Classifying gauge anomalies through symmetry-protected trivial orders and classifying gravitational anomalies through topological orders

Abstract

In this paper, we systematically study gauge anomalies in bosonic and fermionic weak-coupling gauge theories with gauge group G (which can be continuous or discrete). We show a very close relation between gauge anomalies and symmetry-protected trivial (SPT) orders [also known as symmetry-protected topological (SPT) orders] in one-higher dimensions. Using such an idea, we argue that, in d space-time dimensions, the gauge anomalies are described by the elements in Free[H^{d+1}(G,R/Z)]\oplus H_\pi^{d+1}(BG,R/Z). The well known Adler-Bell-Jackiw anomalies are classified by the free part of the group cohomology class H^{d+1}(G,R/Z) of the gauge group G (denoted as Free[H^{d+1}(G,\R/\Z)]). We refer other kinds of gauge anomalies beyond Adler-Bell-Jackiw anomalies as nonABJ gauge anomalies, which include Witten SU(2) global gauge anomaly. We introduce a notion of \pi-cohomology group, H_\pi^{d+1}(BG,R/Z), for the classifying space BG, which is an Abelian group and include Tor[H^{d+1}(G,R/Z)] and topological cohomology group H^{d+1}(BG,R/Z) as subgroups.
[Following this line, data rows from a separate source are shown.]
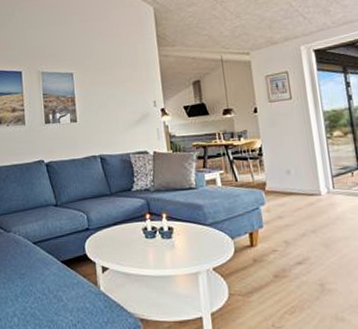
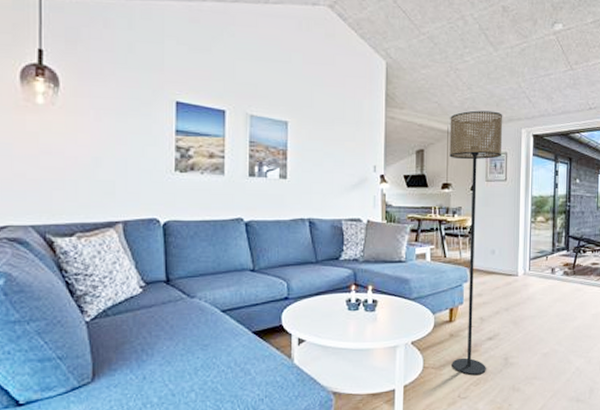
floor lamp: none [222,33,300,303] -> present [449,110,503,376]

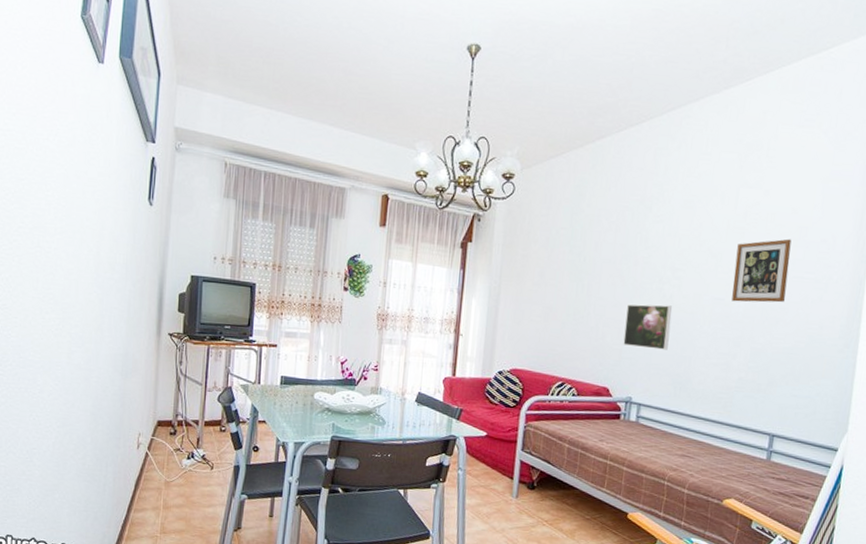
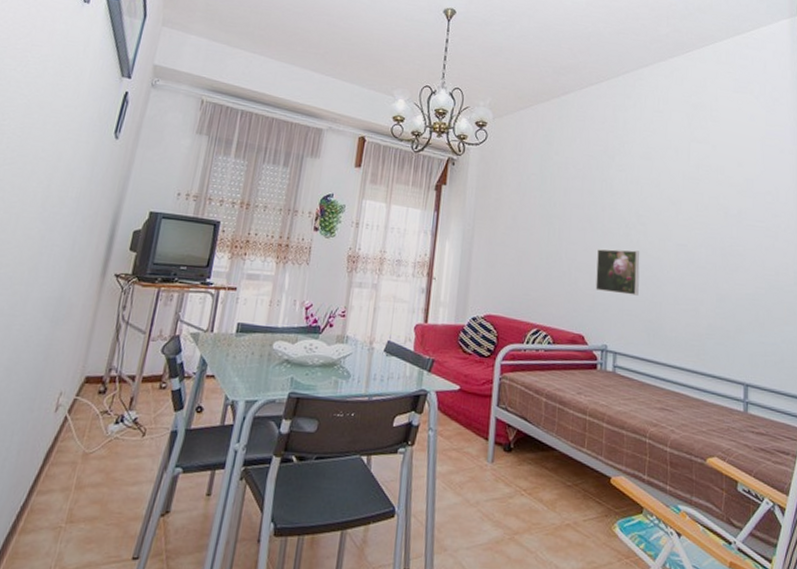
picture frame: present [731,238,792,303] -> none [693,189,742,250]

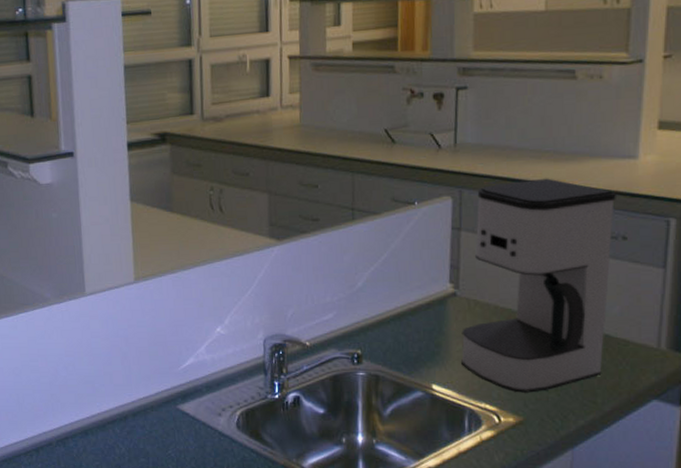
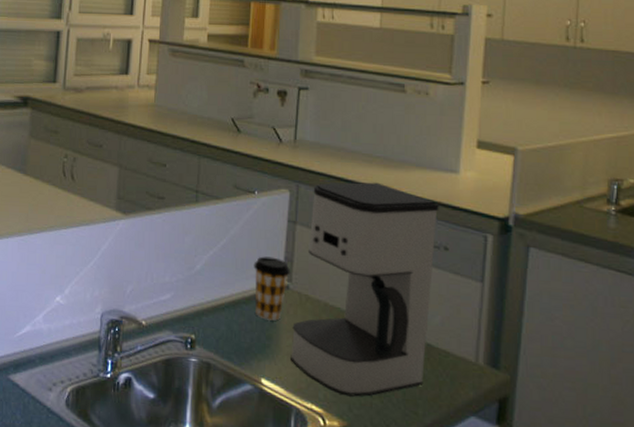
coffee cup: none [417,266,457,328] -> present [254,256,290,321]

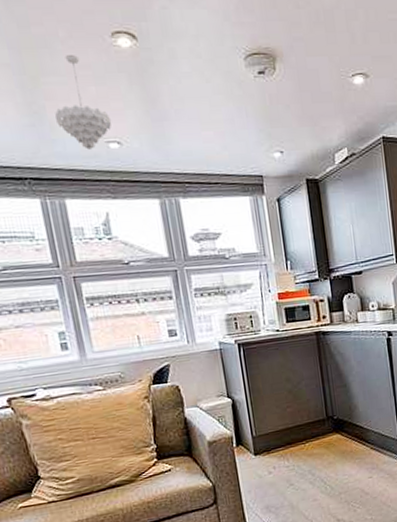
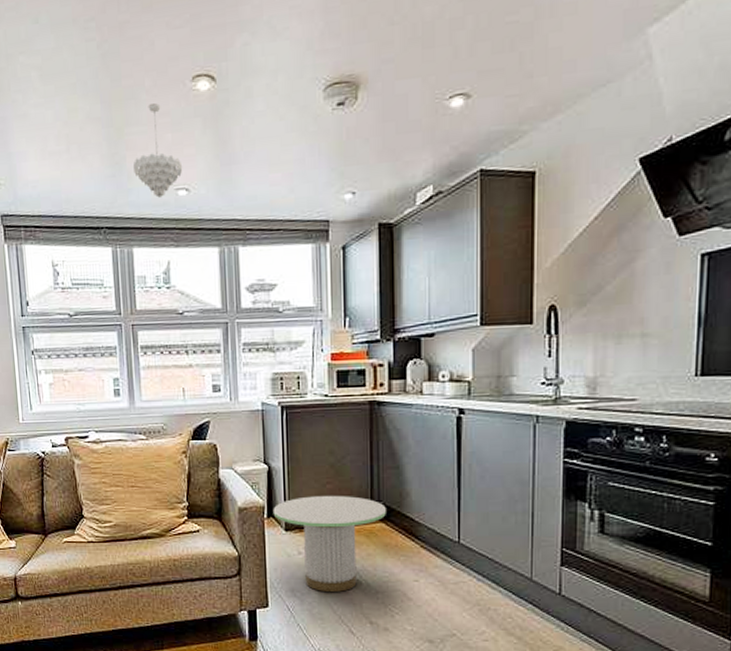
side table: none [240,415,340,503] -> present [273,496,386,593]

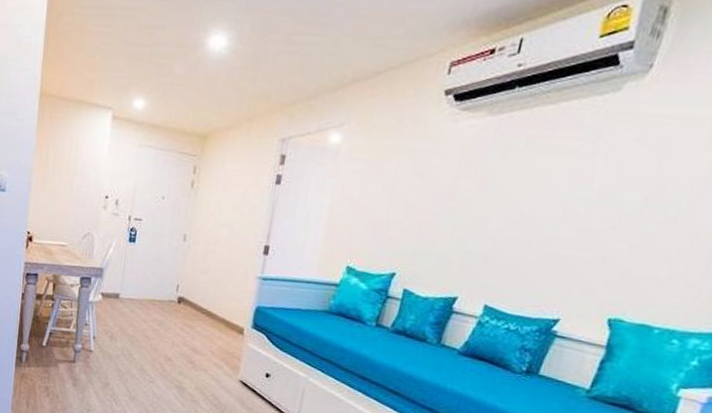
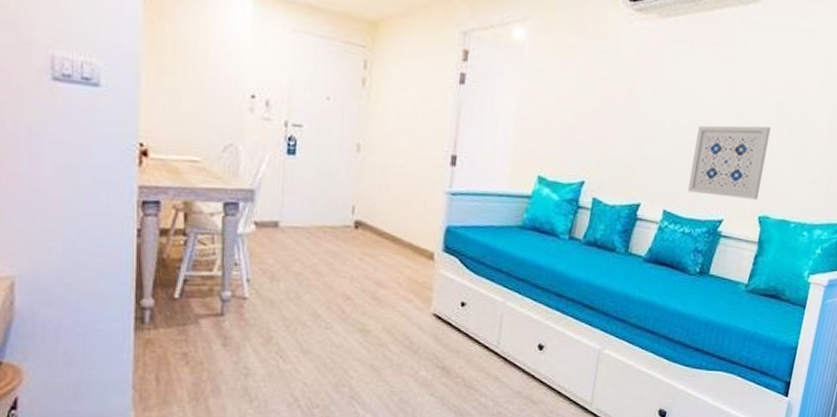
wall art: none [516,221,631,301] -> present [688,125,771,200]

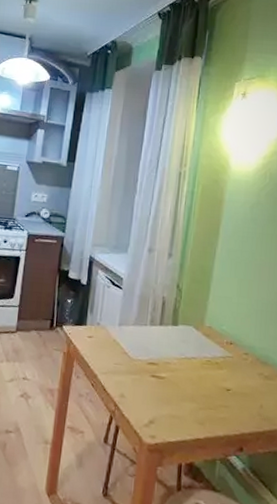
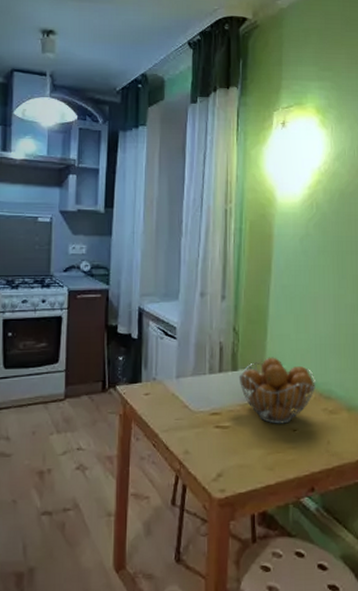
fruit basket: none [178,316,254,383] -> present [238,357,316,424]

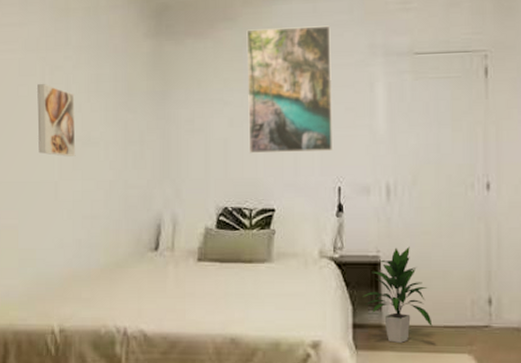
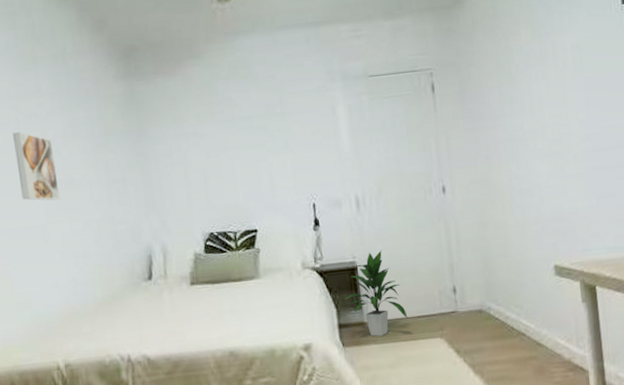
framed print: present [246,25,333,154] -> none [213,56,305,181]

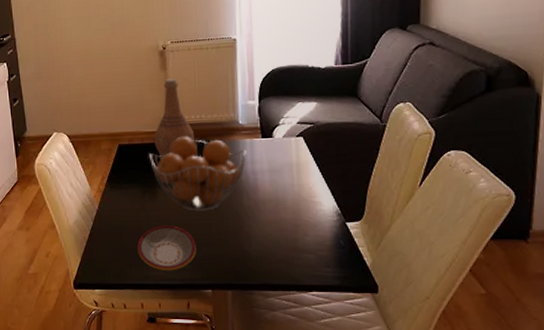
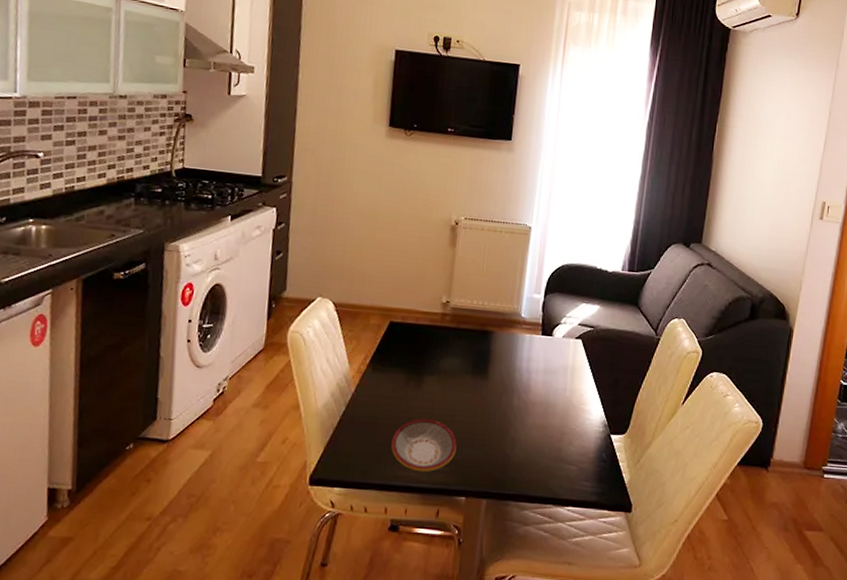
fruit basket: present [148,136,247,212] -> none [421,322,524,408]
vase: present [154,79,194,159] -> none [429,257,474,344]

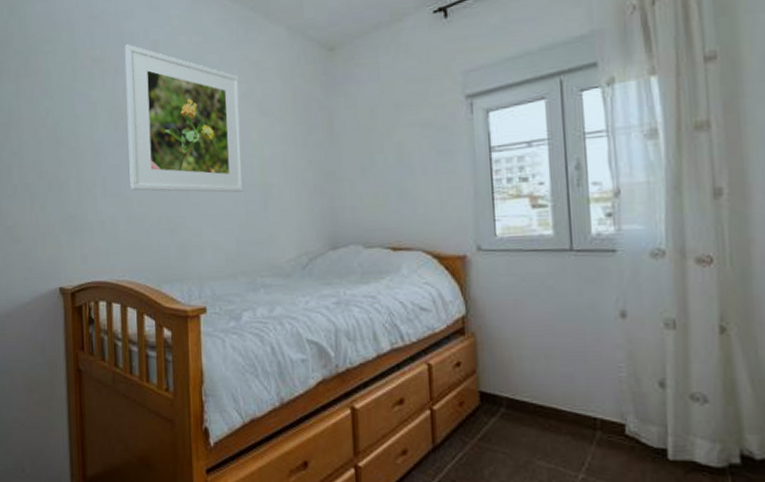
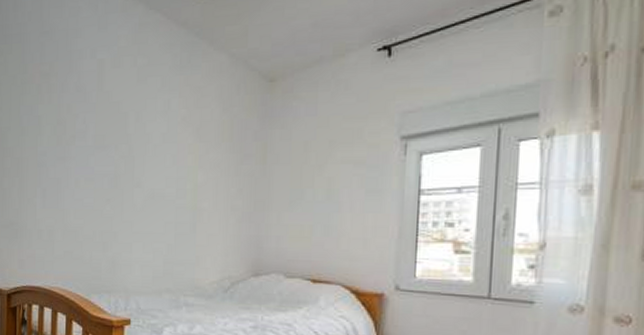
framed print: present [125,44,244,193] -> none [68,61,180,213]

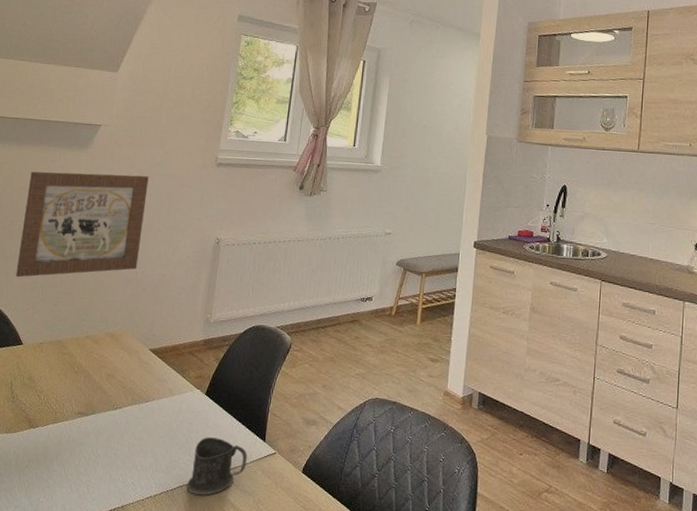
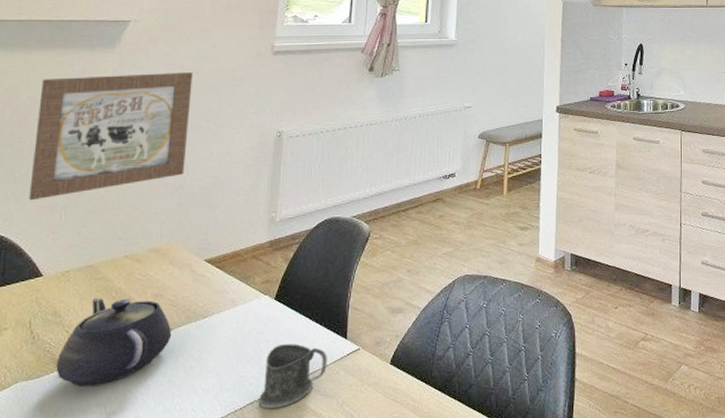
teapot: none [29,369,120,447] -> present [56,297,172,387]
We argue that H_\pi^{d+1}(BG,R/Z) classifies the bosonic nonABJ gauge anomalies, and partially classifies fermionic nonABJ anomalies. Using the same approach that shows gauge anomalies to be connected to SPT phases, we can also show that gravitational anomalies are connected to topological orders (ie patterns of long-range entanglement) in one-higher dimension.